To help combat outbreaks, FDA wants food companies to send in samples of pathogens detected in plants.
- For the past few years, FDA has been investigating and deploying the use of whole genome sequencing to track outbreaks of foodborne illness. The Agency is working to build a network of state and federal labs with the ability to map exact DNA sequences for strains of Listeria, Salmonella, and other foodborne pathogens detected in sick individuals. These sequences are uploaded to a public database hosted by the National Institutes of Health (NIH). In parallel, FDA has started to sequence pathogens that inspectors find during routine food facility inspections and is adding those data to the database. The Agency hopes that developing these parallel databases will help expedite the matching of patients within an outbreak and will facilitate early detection of an outbreak’s source, thus reducing the amount of time it takes to respond to the problem.
- According to a Reuters report, FDA now wants food manufacturers to send in samples of pathogens found during their own plant inspections. By expanding the database of possible “matches,” FDA hopes to speed the process of connecting pathogens found in ill patients to those swabbed from specific facilities.

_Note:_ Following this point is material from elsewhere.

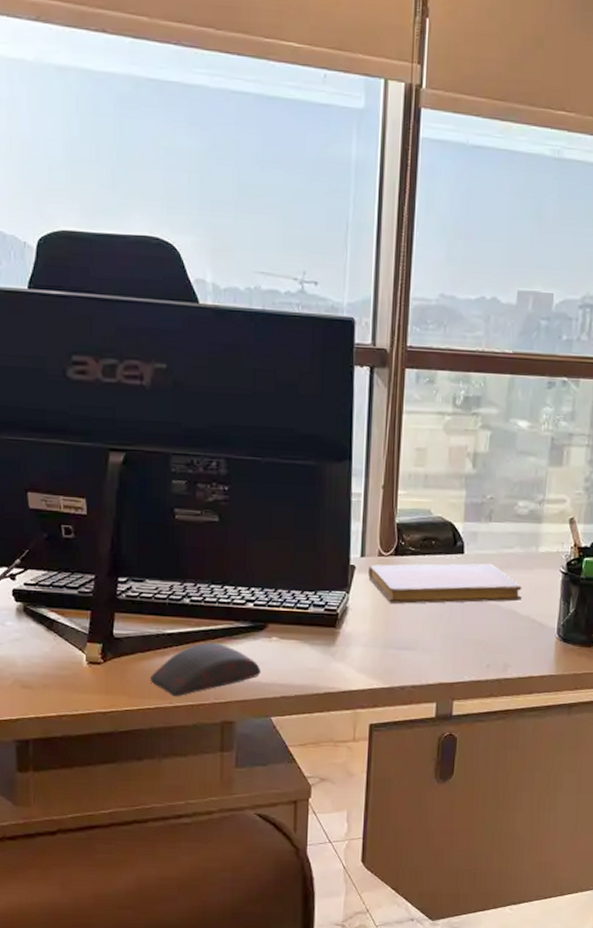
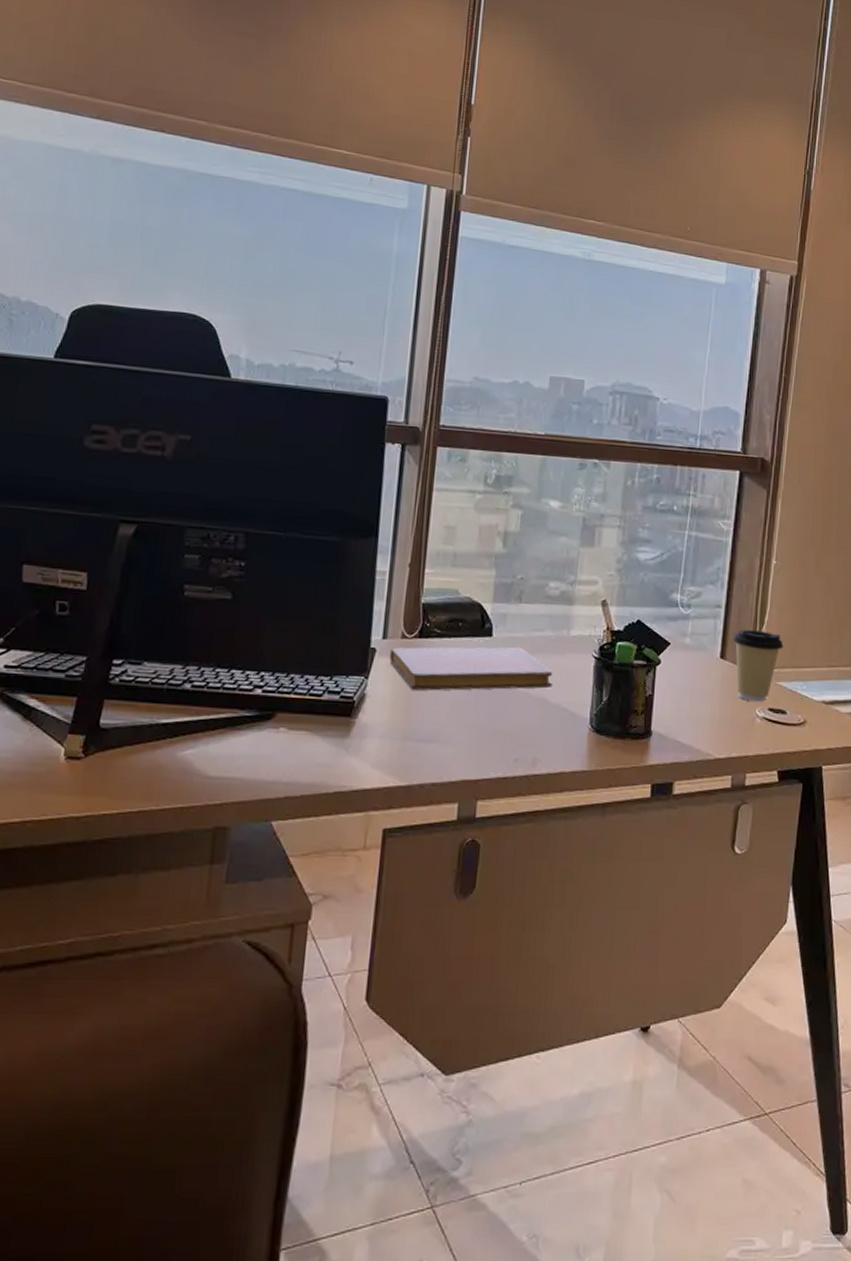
computer mouse: present [151,642,262,697] -> none [136,734,265,798]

FDA scientists cite success in tracking a 2014 Salmonella outbreak where the DNA sequences of the pathogens taken from two sick patients were “almost indistinguishable” from Salmonella that FDA had found at a specific food facility during an inspection.
- Naturally, even where companies may agree with FDA’s approach in principle, the food industry may be hesitant to turn over concrete evidence of microbial contamination in specific facilities. To alleviate concerns about “self-incrimination,” FDA reportedly is working with its partners to develop means of allowing companies to provide blind samples through third parties, thus enabling growth of the database while protecting the identity of individual contributing companies unless and until specific identification becomes necessary.